--- Task objective ---
Transcribe every line from the one containing "2: (251, 237)" to the end of the listing, exactly as written, and leave out the pictures.
(Material for this task Opens)
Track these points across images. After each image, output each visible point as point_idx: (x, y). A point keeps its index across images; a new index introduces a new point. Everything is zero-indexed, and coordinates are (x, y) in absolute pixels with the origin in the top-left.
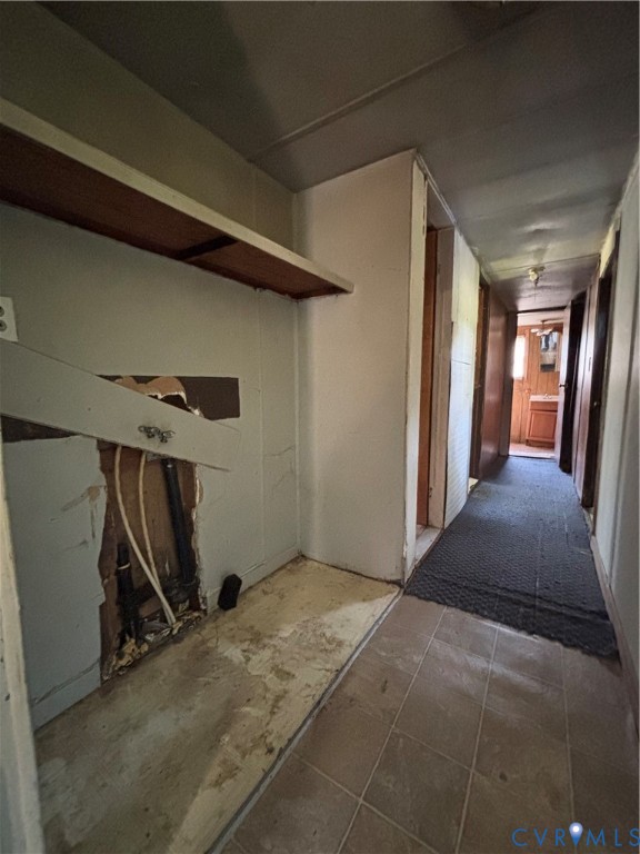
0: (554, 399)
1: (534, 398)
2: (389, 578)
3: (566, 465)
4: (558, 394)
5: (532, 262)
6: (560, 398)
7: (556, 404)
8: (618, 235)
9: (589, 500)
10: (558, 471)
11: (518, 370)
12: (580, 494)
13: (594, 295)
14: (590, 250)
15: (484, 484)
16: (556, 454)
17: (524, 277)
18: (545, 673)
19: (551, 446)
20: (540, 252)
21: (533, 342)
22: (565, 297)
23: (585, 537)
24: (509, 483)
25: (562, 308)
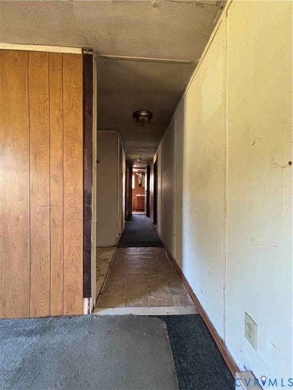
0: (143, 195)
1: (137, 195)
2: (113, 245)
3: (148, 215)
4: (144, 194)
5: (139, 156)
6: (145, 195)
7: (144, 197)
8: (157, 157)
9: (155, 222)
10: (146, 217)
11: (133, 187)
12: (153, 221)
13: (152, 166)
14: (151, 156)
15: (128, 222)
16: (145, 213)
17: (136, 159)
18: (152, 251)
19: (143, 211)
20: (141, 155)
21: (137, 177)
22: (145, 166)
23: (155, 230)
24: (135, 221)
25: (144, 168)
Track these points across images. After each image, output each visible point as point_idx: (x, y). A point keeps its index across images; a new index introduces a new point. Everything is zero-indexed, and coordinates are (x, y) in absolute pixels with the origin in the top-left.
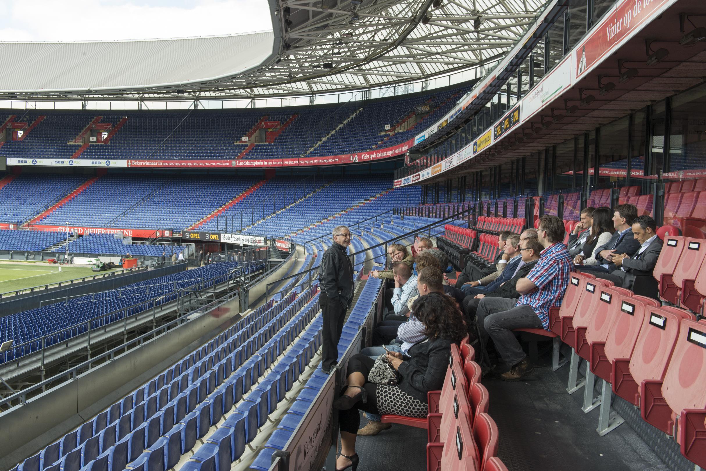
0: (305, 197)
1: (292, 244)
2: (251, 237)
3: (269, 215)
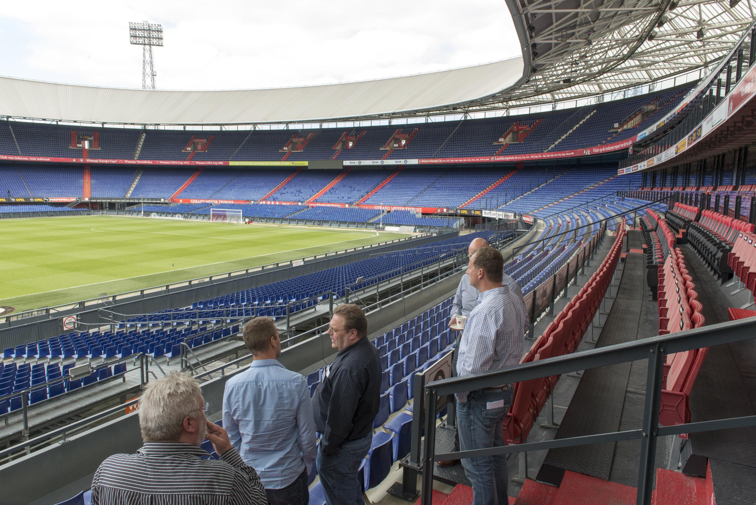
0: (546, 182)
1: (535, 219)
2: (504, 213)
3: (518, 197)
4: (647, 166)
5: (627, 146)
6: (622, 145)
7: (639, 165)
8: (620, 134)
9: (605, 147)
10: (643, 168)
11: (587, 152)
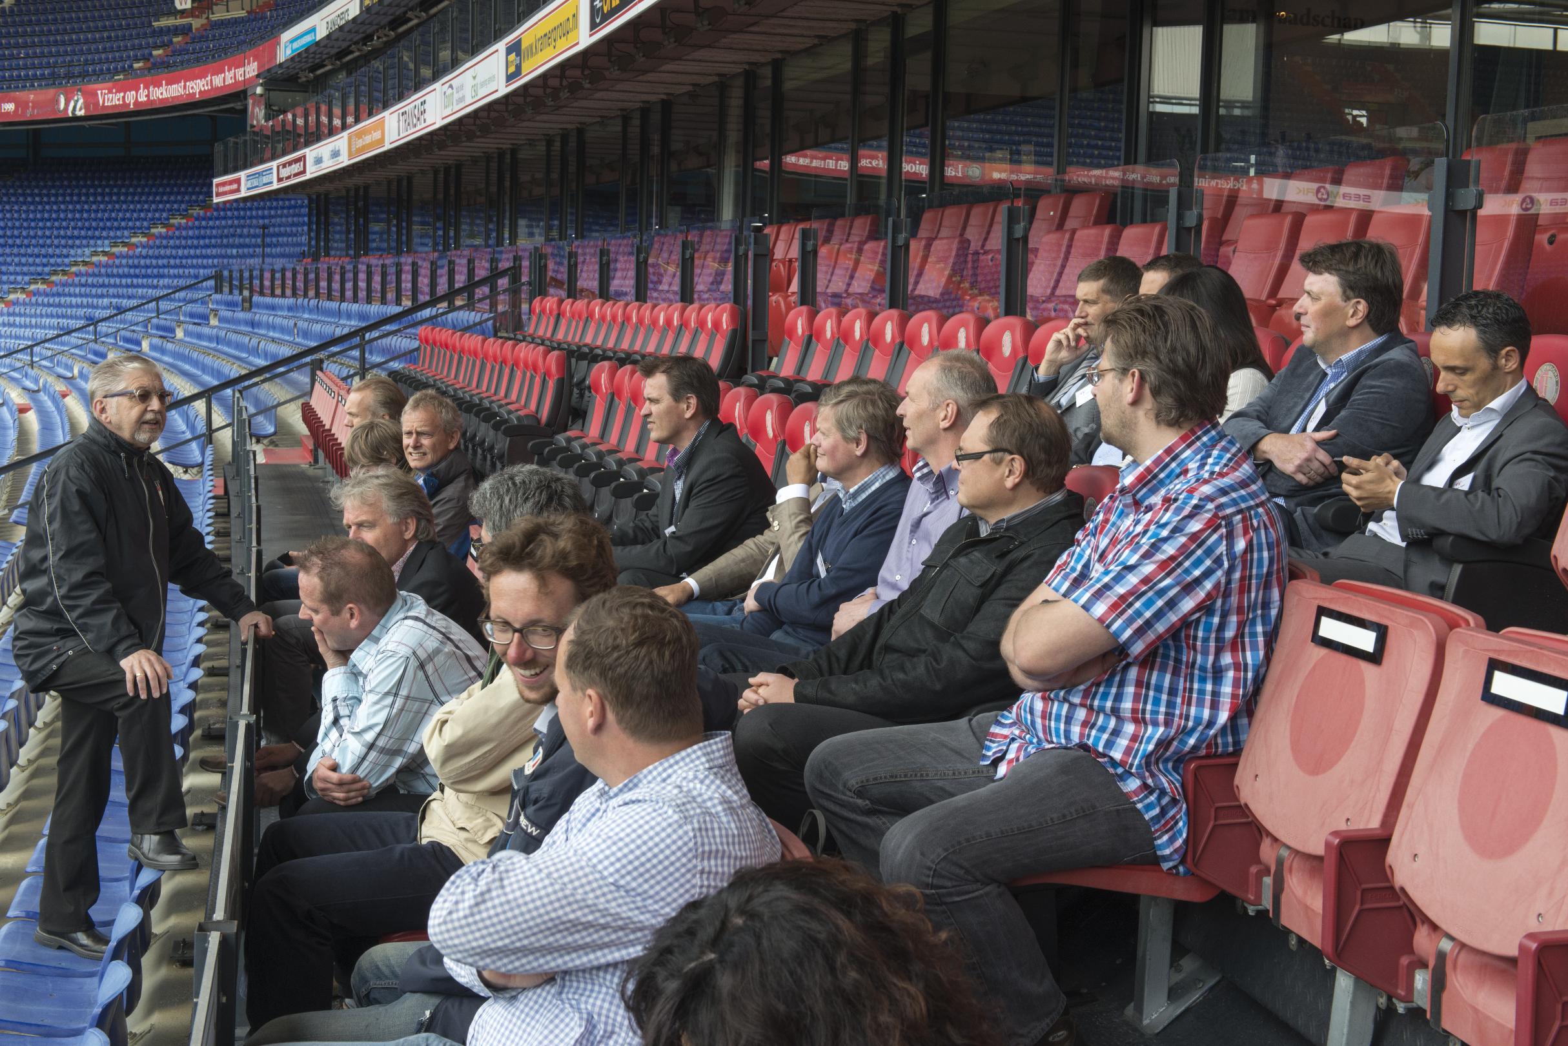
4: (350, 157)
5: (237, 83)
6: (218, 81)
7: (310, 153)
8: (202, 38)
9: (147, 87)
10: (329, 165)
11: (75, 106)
(Material for this task Closes)
--- Reply ---
2: (251, 237)
3: (269, 215)
0: (546, 182)
1: (535, 219)
2: (504, 213)
3: (518, 197)
4: (647, 166)
5: (627, 146)
6: (622, 145)
7: (639, 165)
8: (620, 134)
9: (605, 147)
10: (643, 168)
11: (587, 152)
4: (350, 157)
5: (237, 83)
6: (218, 81)
7: (310, 153)
8: (202, 38)
9: (147, 87)
10: (329, 165)
11: (75, 106)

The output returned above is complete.